Dès qu’il passe du rôle de témoin critique à celui d’acteur, par exemple en criant des slogans dans une manifestation qu’il couvre ou, on l’a vu hélas, en applaudissant le politicien qui vient de parler, il cesse d’être purement journaliste. Le mot clef de la déontologie du journalisme est indépendance. Tout ce qui brise cette indépendance doit être évité. La question est alors : être membre d’un parti, d’un syndicat ou d’une association est-il compatible avec cette indépendance ?

Les textes déontologiques parlent « d’esprit critique, de véracité, d’exactitude, d’intégrité, d’équité, d’impartialité » mais n’évoquent pas directement la possibilité pour un journaliste d’être encarté et militant au sein d’un parti politique. Ce serait édicter des règles qui reviendraient à priver les journalistes d’un droit essentiel de chaque citoyen : celui d’avoir son libre arbitre pour s’exprimer et s’engager. Quelques conseils de presse en Europe (pour l’essentiel dans d’anciennes démocraties populaires où ces conseils ont été créés après 1989…)  indiquent dans leur code éthique que « le journaliste n’a pas d’activité politique qui peut conduire à un conflit d’intérêts et mettre en doute son impartialité ou son objectivité .» Il y a dans certains journaux, par exemple à Contexte.com, des chartes qui imposent aux journalistes de déclarer leur conflits d’intérêts , ce qui va couvrir les engagements syndicaux et politiques.

Chacun reste libre d’adhérer où il veut, et gère les contradictions que cela crée selon sa conscience … jusqu’au moment où les faits qu’il recueille sont en opposition avec les intérêts du parti auquel il appartient!  La pratique est de séparer strictement les fonctions de journaliste et d’activiste. Celui qui milite dans un parti ne couvrira pas la politique et évitera les sujets sur lesquels ce parti s’investit. Un cas fréquent est le journaliste local qui devient conseiller municipal : il devra se déporter des sujets concernant sa commune pour éviter tout conflit d’intérêts ou apparence de conflit d’intérêts.

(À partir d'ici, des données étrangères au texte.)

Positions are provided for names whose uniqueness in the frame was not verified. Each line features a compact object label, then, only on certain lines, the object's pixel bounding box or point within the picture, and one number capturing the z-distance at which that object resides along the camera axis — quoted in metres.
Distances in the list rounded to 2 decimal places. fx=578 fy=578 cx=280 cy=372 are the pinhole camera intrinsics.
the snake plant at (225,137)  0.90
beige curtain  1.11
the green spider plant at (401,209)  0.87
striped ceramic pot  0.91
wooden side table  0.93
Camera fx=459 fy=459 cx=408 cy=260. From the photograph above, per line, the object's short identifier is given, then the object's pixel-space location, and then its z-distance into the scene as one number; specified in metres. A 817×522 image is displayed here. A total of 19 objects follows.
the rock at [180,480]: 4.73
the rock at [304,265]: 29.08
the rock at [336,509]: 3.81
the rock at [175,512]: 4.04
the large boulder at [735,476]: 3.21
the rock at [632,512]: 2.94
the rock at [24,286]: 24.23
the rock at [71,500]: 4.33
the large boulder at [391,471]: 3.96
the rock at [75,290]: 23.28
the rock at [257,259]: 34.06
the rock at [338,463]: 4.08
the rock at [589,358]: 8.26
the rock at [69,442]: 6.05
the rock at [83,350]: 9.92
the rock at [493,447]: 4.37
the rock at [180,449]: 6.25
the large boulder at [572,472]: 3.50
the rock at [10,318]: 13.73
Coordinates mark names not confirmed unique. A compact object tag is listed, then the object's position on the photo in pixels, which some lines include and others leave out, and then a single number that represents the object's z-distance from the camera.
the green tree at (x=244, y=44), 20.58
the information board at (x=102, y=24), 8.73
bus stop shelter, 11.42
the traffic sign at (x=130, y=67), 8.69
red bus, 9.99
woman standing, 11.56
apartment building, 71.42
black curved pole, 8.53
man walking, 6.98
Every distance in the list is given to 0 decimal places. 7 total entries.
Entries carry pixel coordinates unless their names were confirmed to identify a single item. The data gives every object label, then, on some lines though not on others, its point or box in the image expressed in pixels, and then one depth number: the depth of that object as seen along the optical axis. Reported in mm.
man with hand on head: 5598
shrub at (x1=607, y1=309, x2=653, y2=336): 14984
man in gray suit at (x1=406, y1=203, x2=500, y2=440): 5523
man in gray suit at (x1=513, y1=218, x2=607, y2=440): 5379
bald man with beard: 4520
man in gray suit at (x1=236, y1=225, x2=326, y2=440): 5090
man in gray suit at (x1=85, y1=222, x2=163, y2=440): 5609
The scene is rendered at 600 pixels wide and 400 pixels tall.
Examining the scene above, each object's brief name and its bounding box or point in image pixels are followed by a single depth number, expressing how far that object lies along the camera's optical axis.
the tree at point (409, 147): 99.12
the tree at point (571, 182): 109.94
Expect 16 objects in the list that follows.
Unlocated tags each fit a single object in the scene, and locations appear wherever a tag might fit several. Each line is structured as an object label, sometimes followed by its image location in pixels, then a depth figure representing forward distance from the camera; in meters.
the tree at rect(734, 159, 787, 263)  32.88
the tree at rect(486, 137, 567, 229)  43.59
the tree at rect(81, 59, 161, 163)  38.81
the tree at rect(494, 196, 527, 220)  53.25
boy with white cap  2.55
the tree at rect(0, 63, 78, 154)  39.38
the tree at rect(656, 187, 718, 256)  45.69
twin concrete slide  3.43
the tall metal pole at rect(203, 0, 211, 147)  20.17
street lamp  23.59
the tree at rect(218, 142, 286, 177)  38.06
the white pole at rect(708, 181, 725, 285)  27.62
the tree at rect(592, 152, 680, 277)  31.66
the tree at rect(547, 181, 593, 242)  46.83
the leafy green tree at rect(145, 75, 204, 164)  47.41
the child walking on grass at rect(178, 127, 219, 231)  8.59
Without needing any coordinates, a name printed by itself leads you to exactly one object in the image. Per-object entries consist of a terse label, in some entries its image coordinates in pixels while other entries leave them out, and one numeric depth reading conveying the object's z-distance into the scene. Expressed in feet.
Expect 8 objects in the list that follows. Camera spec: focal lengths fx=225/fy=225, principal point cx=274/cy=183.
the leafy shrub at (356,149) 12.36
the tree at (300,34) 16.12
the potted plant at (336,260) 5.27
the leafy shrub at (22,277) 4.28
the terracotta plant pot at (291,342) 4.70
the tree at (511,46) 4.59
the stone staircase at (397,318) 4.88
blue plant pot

Sans doute est-ce plus difficile à faire qu’à dire, sauf à renier ses convictions régulièrement, et on comprend que certains posent comme principe qu’un journaliste évite de s’engager personnellement.

La lecture des chartes de déontologie  — « un journaliste digne de ce nom (…)   tient l’esprit critique, la véracité, l’exactitude, l’intégrité, l’équité, l’impartialité, pour les piliers de l’action journalistique ; tient l’accusation sans preuve, l’intention de nuire, l’altération des documents, la déformation des faits, le détournement d’images, le mensonge, la manipulation, la censure et l’autocensure, la non vérification des faits, pour les plus graves dérives professionnelles » –  apporte alors une réponse claire : ce qui prime, c’est l’information du public et l’intérêt général, pas celui partisan de la formation à laquelle on adhère.